=== EXERCISE BRIEF ===
For the records that follow, please set down exactly the lines between the one holding "The class will be held" and the one holding "Submerged Cultural Resources Awareness Workshop at", inclusive, and only those.

=== DATASET ENTRIES ===
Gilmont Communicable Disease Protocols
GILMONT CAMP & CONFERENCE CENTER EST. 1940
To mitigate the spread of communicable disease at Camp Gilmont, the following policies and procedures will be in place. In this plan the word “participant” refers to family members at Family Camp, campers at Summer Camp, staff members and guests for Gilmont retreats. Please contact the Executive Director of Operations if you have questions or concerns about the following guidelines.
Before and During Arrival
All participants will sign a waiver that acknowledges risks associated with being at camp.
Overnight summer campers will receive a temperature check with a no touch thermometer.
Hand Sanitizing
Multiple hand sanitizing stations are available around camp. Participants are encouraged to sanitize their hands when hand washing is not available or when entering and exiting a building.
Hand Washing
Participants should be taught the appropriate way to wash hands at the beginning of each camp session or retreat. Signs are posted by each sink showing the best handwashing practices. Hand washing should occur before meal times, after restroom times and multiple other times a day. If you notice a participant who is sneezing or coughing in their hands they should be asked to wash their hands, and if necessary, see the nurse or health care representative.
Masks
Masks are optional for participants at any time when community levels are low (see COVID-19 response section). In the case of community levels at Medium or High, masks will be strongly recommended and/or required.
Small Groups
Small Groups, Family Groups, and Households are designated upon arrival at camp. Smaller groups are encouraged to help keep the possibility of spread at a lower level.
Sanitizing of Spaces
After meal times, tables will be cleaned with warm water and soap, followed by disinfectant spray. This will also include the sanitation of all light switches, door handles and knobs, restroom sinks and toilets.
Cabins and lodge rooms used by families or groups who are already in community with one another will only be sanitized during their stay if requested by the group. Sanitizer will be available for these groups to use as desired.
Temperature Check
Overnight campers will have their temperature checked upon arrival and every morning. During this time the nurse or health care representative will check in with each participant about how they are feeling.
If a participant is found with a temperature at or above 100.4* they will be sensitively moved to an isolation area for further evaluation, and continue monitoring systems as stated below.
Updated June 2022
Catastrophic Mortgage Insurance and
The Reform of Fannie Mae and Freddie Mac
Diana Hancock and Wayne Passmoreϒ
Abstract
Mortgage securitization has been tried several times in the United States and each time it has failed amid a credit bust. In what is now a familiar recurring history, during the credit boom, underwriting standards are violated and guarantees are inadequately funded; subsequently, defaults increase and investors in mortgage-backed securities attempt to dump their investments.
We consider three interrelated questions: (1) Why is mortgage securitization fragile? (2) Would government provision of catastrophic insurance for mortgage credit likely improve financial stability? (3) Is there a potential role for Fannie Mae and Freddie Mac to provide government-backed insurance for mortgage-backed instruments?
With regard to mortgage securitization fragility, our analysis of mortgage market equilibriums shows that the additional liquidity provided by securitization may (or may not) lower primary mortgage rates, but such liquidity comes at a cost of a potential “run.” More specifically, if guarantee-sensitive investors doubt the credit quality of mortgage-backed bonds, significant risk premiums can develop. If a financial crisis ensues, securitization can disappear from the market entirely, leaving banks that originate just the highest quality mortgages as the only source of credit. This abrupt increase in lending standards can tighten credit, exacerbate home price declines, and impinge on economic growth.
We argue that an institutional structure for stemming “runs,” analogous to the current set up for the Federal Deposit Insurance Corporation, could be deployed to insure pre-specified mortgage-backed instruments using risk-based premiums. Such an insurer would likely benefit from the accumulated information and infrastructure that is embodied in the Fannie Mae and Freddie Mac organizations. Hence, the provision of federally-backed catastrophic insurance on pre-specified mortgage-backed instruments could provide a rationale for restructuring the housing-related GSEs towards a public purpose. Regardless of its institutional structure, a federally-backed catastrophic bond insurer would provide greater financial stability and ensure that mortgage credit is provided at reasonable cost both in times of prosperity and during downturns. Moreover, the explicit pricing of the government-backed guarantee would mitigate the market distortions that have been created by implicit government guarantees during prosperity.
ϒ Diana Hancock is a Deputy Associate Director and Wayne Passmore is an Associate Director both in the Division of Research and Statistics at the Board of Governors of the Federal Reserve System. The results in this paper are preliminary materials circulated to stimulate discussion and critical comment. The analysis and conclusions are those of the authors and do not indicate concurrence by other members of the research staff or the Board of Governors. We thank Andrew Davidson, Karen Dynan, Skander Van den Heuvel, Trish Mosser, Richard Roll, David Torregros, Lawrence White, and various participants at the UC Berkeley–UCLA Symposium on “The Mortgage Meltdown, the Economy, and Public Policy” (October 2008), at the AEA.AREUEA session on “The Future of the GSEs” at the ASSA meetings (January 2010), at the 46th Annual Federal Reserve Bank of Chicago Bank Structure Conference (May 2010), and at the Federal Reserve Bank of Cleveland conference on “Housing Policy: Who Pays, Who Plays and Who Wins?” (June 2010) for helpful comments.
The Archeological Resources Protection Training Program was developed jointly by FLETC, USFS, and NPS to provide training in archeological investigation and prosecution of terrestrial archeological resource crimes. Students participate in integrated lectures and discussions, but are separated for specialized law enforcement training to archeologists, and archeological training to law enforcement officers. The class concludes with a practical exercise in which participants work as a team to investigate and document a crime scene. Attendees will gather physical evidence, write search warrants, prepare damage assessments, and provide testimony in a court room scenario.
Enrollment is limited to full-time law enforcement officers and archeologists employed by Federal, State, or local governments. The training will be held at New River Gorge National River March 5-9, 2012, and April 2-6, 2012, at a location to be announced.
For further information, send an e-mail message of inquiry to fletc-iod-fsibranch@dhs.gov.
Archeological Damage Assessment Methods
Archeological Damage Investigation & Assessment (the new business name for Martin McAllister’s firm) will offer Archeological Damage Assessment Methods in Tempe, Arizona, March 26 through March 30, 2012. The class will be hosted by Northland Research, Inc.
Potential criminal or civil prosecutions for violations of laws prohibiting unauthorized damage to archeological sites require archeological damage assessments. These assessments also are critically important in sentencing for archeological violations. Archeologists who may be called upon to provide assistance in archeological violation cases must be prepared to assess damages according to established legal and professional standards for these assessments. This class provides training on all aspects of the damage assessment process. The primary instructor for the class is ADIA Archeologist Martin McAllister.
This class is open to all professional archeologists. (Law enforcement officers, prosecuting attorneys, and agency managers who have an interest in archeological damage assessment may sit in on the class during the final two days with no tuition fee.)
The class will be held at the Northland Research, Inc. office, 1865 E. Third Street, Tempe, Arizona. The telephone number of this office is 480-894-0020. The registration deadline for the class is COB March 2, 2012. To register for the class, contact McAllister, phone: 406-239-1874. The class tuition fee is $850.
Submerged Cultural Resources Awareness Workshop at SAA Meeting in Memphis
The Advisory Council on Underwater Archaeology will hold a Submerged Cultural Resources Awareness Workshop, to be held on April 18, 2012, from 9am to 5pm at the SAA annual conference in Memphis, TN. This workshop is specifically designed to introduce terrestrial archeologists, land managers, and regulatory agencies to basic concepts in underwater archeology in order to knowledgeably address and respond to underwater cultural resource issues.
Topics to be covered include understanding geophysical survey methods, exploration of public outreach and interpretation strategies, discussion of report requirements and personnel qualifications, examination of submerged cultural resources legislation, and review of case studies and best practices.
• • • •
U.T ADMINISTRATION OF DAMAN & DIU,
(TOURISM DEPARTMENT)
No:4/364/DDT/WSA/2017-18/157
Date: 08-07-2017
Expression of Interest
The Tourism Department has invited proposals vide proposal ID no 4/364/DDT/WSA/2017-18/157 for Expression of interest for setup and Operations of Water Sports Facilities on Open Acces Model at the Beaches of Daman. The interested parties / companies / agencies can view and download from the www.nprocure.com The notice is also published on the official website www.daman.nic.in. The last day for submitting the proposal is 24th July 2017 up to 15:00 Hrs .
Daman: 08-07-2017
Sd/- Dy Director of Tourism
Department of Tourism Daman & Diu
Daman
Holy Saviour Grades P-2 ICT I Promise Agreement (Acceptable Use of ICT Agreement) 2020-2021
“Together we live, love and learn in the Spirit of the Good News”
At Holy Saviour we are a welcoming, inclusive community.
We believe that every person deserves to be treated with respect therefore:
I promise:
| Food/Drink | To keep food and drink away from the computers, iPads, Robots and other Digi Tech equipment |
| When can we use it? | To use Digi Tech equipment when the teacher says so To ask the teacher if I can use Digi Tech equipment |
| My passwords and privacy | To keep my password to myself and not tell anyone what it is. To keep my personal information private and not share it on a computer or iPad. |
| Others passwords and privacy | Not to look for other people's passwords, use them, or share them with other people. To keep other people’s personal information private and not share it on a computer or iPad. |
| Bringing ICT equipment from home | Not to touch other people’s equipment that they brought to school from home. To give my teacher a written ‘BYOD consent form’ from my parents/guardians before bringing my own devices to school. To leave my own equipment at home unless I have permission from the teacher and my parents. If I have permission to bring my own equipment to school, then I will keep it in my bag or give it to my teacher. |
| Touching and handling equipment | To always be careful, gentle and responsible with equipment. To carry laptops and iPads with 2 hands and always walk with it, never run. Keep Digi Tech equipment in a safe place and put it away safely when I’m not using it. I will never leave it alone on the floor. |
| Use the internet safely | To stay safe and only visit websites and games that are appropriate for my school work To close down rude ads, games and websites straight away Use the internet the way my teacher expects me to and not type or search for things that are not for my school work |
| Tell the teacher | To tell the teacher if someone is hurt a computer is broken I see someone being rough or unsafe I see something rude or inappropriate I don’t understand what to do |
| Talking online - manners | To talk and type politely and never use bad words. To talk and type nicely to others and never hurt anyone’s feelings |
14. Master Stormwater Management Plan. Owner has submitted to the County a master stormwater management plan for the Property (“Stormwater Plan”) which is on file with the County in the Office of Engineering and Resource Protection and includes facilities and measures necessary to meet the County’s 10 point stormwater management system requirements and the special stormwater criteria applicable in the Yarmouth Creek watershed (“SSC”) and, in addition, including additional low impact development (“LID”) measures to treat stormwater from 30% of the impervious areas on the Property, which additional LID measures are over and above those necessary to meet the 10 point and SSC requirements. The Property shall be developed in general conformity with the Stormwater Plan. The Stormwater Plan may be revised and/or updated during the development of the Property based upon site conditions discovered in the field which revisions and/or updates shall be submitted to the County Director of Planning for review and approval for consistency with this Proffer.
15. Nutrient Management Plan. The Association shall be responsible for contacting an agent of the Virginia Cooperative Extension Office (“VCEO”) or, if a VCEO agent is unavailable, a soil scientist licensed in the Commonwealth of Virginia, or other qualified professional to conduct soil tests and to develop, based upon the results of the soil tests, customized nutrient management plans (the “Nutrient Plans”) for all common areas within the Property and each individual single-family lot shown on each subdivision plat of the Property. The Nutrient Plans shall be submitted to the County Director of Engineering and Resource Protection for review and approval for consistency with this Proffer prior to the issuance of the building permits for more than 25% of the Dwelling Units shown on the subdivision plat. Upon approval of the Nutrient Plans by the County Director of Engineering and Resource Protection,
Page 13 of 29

=== ANSWER SPACE ===
The class will be held at the Northland Research, Inc. office, 1865 E. Third Street, Tempe, Arizona. The telephone number of this office is 480-894-0020. The registration deadline for the class is COB March 2, 2012. To register for the class, contact McAllister, phone: 406-239-1874. The class tuition fee is $850.
Submerged Cultural Resources Awareness Workshop at SAA Meeting in Memphis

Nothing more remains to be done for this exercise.